From: Physician-assisted suicide: a review of the literature concerning practical and clinical implications for UK doctors

Mr. A, a 63-year-old Oregonian, called a PAS helpline to request PAS the day he received a diagnosis of terminal lung cancer. He was distraught and saw no purpose in chemotherapy, saying "I might as well end it". The worker informed him that he had actually called a group offering support and palliative care for individuals considering PAS. He ended up discussing his concerns and described having suicidal feelings that first began after his mother committed suicide when he was 21. After her death, he attempted suicide 3 times and was treated for depression in a psychiatric hospital. With the worker's support, he decided to get treatment for his depression from his GP and to start chemotherapy and radiation treatment which alleviated his physical symptoms. He disclosed his diagnosis to his daughter, who became involved.
One year later, he obtained a PAS prescription from a doctor who had actively publicized assisting the suicide of a depressed patient, and who did not consider a psychiatric consultation to be "necessary" for Mr. A. Another doctor associated with the PAS movement was in contact with Mr. A to discuss the PAS option. When asked if this doctor knew of his psychiatric history, Mr. A replied that they "didn't get into that. Our conversations were superficial".
Six months later, Mr. A was admitted involuntarily to a psychiatric ward for suicidal and homicidal thoughts. In addition to being diagnosed with a depressive disorder and narcissistic personality traits, he was diagnosed with intermittent delirium, probably from his numerous sedative medications.

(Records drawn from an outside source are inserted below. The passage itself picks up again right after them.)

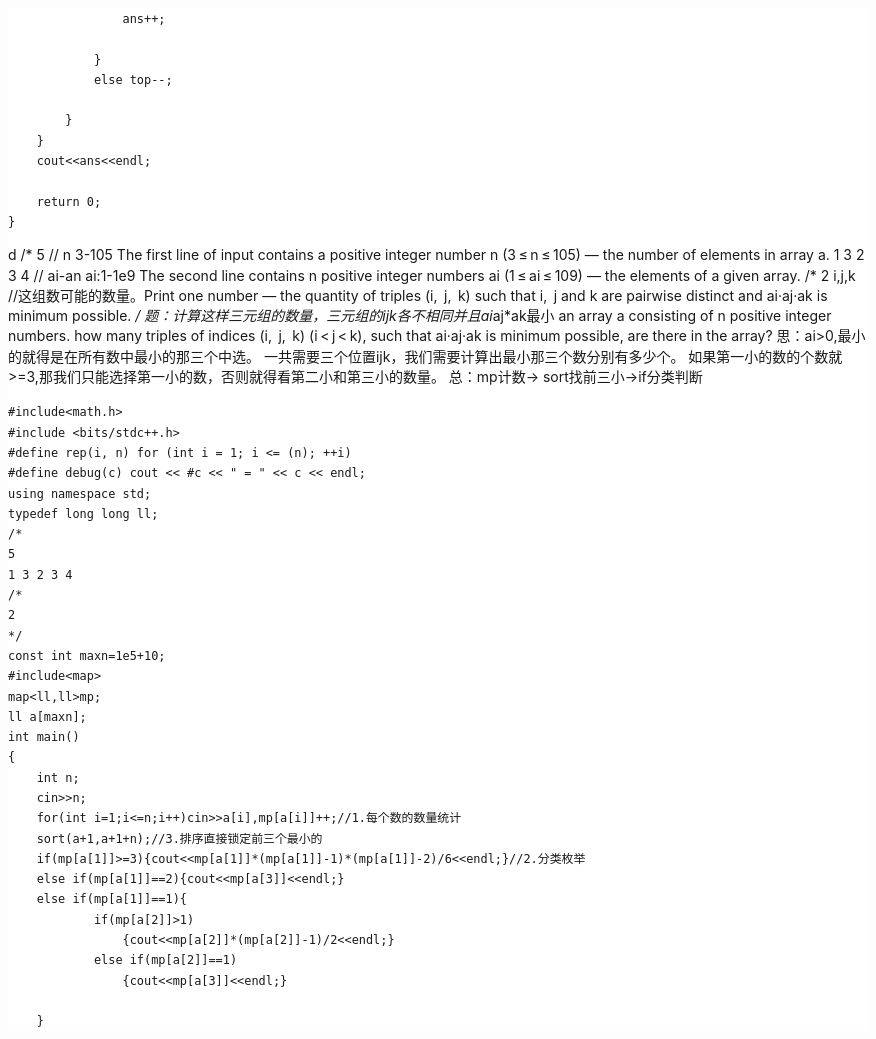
 ```
                ans++;

            }
            else top--;

        }
    }
    cout<<ans<<endl;

	return 0;
}
```
d
/*
5           //  n   3-105 The first line of input contains a positive integer number n (3 ≤ n ≤ 105) — the number of elements in array a.
1 3 2 3 4   //  ai-an  ai:1-1e9 The second line contains n positive integer numbers ai (1 ≤ ai ≤ 109) — the elements of a given array.
/*
2  i,j,k    //这组数可能的数量。Print one number — the quantity of triples (i,  j,  k) such that i,  j and k are pairwise distinct and ai·aj·ak is minimum possible.
*/
题：计算这样三元组的数量，三元组的ijk各不相同并且ai*aj*ak最小
an array a consisting of n positive integer numbers. 
how many triples of indices (i,  j,  k) (i < j < k), such that ai·aj·ak is minimum possible, are there in the array?
思：ai>0,最小的就得是在所有数中最小的那三个中选。
一共需要三个位置ijk，我们需要计算出最小那三个数分别有多少个。
如果第一小的数的个数就>=3,那我们只能选择第一小的数，否则就得看第二小和第三小的数量。
总：mp计数-> sort找前三小->if分类判断
```
#include<math.h>
#include <bits/stdc++.h>
#define rep(i, n) for (int i = 1; i <= (n); ++i)
#define debug(c) cout << #c << " = " << c << endl;
using namespace std;
typedef long long ll;
/*
5
1 3 2 3 4
/*
2
*/
const int maxn=1e5+10;
#include<map>
map<ll,ll>mp;
ll a[maxn];
int main()
{
    int n;
    cin>>n;
    for(int i=1;i<=n;i++)cin>>a[i],mp[a[i]]++;//1.每个数的数量统计
    sort(a+1,a+1+n);//3.排序直接锁定前三个最小的
    if(mp[a[1]]>=3){cout<<mp[a[1]]*(mp[a[1]]-1)*(mp[a[1]]-2)/6<<endl;}//2.分类枚举
    else if(mp[a[1]]==2){cout<<mp[a[3]]<<endl;}
    else if(mp[a[1]]==1){
            if(mp[a[2]]>1)
                {cout<<mp[a[2]]*(mp[a[2]]-1)/2<<endl;}
            else if(mp[a[2]]==1)
                {cout<<mp[a[3]]<<endl;}

    }

```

During his hospitalization, some of his doctors did not provide comprehensive psychiatric assessment or treatment, seeming to compartmentalize his suicidal symptoms under the rubric of PAS. Prior to his discharge, although firearms were removed from his house based on his risk to self and others, and guardianship was set up due to his "periods of confusion and impaired judgement", his treating doctors did not remove the assisted suicide drugs prescribed by the PAS doctor because they were unsure of their legal right to do so. Mr. A had now long outlived his original prognosis of 6 months, so a PAS doctor gave him a new prognosis of 6 months to live so that his assisted suicide would be "legal".

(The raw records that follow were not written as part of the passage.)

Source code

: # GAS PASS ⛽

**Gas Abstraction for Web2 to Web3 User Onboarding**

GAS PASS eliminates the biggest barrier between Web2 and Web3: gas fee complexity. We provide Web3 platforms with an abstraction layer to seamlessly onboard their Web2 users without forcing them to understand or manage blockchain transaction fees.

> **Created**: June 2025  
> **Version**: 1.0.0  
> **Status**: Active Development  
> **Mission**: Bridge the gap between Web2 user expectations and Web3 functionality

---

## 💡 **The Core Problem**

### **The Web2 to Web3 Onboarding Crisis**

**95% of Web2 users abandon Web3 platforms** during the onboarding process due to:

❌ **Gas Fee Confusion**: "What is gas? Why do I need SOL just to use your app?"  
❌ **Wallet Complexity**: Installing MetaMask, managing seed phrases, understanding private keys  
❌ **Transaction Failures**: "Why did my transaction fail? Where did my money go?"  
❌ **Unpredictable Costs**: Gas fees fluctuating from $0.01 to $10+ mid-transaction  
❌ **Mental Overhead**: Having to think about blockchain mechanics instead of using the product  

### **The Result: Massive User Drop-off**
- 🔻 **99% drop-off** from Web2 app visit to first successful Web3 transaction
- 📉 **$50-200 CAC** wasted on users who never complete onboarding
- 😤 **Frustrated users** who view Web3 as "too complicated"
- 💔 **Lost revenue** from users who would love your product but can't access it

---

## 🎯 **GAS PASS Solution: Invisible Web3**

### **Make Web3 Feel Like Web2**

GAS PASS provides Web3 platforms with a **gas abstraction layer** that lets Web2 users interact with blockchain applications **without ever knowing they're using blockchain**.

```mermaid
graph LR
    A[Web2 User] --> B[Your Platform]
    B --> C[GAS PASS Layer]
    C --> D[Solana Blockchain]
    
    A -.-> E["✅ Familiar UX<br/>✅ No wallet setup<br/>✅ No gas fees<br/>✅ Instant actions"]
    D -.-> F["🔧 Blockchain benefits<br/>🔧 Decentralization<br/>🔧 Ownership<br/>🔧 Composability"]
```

Mr. A's suicidal urge receded, but returned 3 weeks before his death when he experienced pain from constipation and from stopping his pain medicine in the midst of confusion and paranoia. He was desperate from the pain and on the verge of taking the overdose. His PAS doctor offered to sit with him while he took it. His GP and palliative care worker offered him reassurance, rehydration and a morphine pump. He accepted these interventions and his confusion, pain, fear and suicidality quickly cleared. He was much relieved in the remaining weeks of his life despite his physical deterioration [16].